### Extract
Jason Schwartz, a professor at the Yale School of Public Health and a co-chair of the panel’s science subgroup, said he and others are proud of the work they’ve done – reviewing the safety and efficacy of coronavirus vaccines and making recommendations on whether Connecticut should embrace them. Members of the subcommittee also participated in online forums and other outreach.

“Our subcommittee really did look extensively at all three vaccines as they were moving toward authorization. We looked at hundreds of pages of filings and data and reports around each of those vaccines,” Schwartz said. “We met openly to discuss them and made formal, written recommendations to the governor and to the [main] advisory group.”

But while some members had a clear mission, others on the advisory panel and its subgroups said they were unsure about their roles or felt they didn’t have a voice.

“I didn’t feel valued, to be honest,” Anderson said. “There wasn’t really a knowledge of people who were on the committee, who could give more input in terms of what kinds of things really do work.”

Anderson said she was asked to do certain types of outreach she already had been doing through her organization.

“I think a better way of going about it would be understanding who is on your committee, why are they on the committee, and how you can leverage their work and expertise,” she said.

Anderson also had hoped to see more engagement in communities of color, especially one-on-one interactions, as the advisory group did its work.

### Data items
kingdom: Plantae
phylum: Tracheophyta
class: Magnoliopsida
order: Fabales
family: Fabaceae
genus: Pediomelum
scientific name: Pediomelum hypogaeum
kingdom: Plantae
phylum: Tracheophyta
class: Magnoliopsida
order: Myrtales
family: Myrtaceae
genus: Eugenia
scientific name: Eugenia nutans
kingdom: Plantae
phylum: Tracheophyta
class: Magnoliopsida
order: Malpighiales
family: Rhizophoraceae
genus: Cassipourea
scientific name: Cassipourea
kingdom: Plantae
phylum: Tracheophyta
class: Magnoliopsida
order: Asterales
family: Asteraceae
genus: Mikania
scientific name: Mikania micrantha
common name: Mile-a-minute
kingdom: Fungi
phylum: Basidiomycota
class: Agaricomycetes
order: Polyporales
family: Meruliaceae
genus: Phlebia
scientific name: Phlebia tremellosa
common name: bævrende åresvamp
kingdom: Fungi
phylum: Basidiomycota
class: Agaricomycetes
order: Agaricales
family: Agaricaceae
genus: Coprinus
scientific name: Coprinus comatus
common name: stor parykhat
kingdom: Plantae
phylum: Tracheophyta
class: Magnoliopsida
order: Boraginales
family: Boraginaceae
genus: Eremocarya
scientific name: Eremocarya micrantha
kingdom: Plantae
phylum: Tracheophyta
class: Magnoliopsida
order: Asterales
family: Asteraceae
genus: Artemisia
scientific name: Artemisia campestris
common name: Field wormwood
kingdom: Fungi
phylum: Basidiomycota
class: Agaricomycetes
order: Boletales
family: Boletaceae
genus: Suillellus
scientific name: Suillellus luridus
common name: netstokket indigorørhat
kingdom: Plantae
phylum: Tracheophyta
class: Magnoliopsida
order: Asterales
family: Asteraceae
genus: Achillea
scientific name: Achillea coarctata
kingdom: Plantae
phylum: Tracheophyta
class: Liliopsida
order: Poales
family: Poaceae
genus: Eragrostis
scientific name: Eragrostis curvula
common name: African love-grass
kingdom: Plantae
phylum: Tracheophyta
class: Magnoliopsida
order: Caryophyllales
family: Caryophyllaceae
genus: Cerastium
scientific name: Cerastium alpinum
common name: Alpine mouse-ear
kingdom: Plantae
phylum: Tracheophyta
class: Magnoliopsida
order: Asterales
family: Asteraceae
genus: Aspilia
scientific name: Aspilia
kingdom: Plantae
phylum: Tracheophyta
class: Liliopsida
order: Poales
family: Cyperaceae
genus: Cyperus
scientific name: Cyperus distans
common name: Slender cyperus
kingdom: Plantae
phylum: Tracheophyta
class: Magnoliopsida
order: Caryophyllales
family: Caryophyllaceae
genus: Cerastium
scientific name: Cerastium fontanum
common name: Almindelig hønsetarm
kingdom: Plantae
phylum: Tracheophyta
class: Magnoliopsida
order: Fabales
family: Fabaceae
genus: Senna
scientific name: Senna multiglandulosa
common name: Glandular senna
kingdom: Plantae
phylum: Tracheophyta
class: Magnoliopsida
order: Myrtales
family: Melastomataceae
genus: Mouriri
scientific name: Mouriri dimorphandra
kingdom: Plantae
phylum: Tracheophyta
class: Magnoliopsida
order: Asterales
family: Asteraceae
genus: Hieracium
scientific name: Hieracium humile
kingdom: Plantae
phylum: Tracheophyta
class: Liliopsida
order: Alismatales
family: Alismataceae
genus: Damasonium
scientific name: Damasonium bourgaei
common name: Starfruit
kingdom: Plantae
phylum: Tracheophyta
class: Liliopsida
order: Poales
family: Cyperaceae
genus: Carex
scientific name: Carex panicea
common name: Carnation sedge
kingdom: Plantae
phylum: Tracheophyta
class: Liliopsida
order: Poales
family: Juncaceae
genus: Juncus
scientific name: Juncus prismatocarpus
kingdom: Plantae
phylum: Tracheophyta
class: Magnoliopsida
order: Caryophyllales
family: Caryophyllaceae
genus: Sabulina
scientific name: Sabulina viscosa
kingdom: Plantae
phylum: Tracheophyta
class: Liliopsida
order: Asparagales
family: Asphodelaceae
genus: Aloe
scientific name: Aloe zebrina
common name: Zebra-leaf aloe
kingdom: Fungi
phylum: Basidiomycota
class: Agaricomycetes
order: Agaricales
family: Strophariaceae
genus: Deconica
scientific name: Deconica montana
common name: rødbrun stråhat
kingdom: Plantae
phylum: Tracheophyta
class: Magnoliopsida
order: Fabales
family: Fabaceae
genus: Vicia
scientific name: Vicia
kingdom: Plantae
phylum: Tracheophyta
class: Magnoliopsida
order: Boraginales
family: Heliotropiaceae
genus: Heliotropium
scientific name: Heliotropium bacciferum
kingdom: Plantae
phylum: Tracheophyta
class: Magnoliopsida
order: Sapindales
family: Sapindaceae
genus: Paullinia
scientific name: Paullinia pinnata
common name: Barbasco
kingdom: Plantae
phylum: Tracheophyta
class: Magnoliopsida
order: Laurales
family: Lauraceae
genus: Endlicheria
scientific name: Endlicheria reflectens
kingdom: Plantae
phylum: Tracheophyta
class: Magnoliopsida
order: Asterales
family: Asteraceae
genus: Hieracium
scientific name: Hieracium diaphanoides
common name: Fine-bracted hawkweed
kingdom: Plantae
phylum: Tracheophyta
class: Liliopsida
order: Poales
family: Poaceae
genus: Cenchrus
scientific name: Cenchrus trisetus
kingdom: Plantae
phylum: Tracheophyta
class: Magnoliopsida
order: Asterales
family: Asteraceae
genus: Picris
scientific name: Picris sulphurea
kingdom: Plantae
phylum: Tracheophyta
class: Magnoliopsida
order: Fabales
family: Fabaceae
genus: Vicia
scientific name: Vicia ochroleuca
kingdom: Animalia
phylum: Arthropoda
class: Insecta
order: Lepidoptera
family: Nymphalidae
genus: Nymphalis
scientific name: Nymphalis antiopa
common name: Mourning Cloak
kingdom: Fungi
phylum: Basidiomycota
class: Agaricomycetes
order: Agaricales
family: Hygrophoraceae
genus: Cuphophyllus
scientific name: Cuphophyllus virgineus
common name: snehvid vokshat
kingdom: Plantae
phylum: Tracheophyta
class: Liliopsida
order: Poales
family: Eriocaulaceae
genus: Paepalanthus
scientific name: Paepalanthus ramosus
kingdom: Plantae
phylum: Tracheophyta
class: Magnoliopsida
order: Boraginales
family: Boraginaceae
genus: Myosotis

### Actions to take
(1) According to the vaccine advisory panel extract, how many vaccines did Schwartz's subcommittee look at extensively as they moved toward authorization?
(2) From the vaccine advisory panel extract, write out the passage starting at "Jason Schwartz, a" and ending at "have a voice.".

### Results in order
(1) All three vaccines.

(2)
Jason Schwartz, a professor at the Yale School of Public Health and a co-chair of the panel’s science subgroup, said he and others are proud of the work they’ve done – reviewing the safety and efficacy of coronavirus vaccines and making recommendations on whether Connecticut should embrace them. Members of the subcommittee also participated in online forums and other outreach.

“Our subcommittee really did look extensively at all three vaccines as they were moving toward authorization. We looked at hundreds of pages of filings and data and reports around each of those vaccines,” Schwartz said. “We met openly to discuss them and made formal, written recommendations to the governor and to the [main] advisory group.”

But while some members had a clear mission, others on the advisory panel and its subgroups said they were unsure about their roles or felt they didn’t have a voice.